Oklahoma City construction crew stands down for fall safety

Published: Sat, May 12, 2018


It's gallows humor on a construction site of any height: "You know what they say, it's not the fall that kills you, it's the sudden stop at the end."

That droll truism had real meaning when Kelly Heathington quoted it Friday to about 75 workers at the Oklahoma Department of Wildlife Conservation headquarters rebuilding site.

Otherwise, his talk was all nuts and bolts — or, more specifically, anchors and harnesses and connectors.

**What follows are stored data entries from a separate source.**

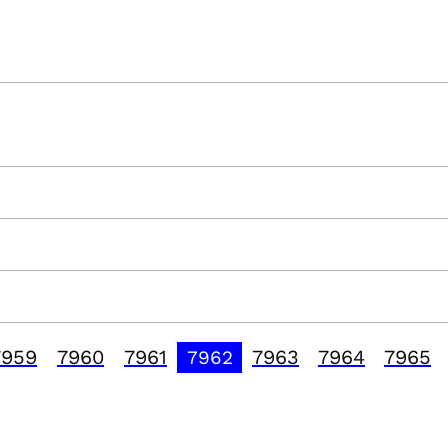
7959
7960
7961
7963
7964
7965
7962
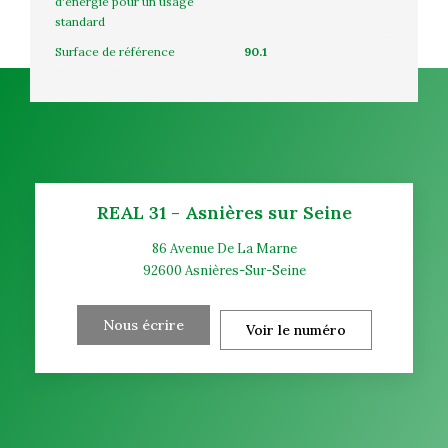
d'énergie pour un usage
standard
Surface de référence
90.1
REAL 31 - Asnières sur Seine
86 Avenue De La Marne
92600
Asnières-Sur-Seine
Nous écrire
Voir le numéro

Heathington, safety specialist for Ram Tool Construction Supply Co., gave fall prevention safety training for a crew from CMSWillowbrook Construction Management, which is leading the $15.2 million project at 1801 N Lincoln Blvd.

Using a 225-pound weight dropped from a crane, he also demonstrated how a harness and other equipment can break a fall — and talked about the dangers of using the equipment improperly.

Even used properly, "Just because you don't hit the ground doesn't mean the fall is over," said Heathington, sent this week by Birmingham, Alabama-based Ram Tool to conduct safety training for construction companies in Oklahoma and Texas.

In addition to explaining how different safety tools work, he peppered his talk with everyday reminders of how even an arrest fall can hurt badly:

A loose leg strap can do terrible damage to the groin area. Ink, from a name written directly on the webbing, damages a harness. Hanging too long with a femoral artery tied off by a strap can be deadly. An ink pen in a shirt pocket can be a killer.

Construction accounts for 1,000 of 5,000 industrial fatalities annually, and 350 people die from falls on job sites, he said at the annual training, part of Fall Safety Stand-Down Week, promoted by the federal Occupational Safety and Health Administration.

CMSWillowbrook workers get safety training much more often than once a year, said Kent Dalrymple, safety director.

"We have other training throughout the year," Dalrymple said. "We have monthly superintendent, project manager and labor team meetings, and we have weekly meetings on the job sites."

Accident prevention is what keep a construction site safe, Dalrymple said in a blog post at www.cmwwillowbrok.com.

"CMSWilowbrook is committed to keeping every one of our employees — and anyone else working on our projects — safe," he said. "That means being aggressive about preventing injuries, not just reacting when someone is hurt. The stakes are too high to be passive."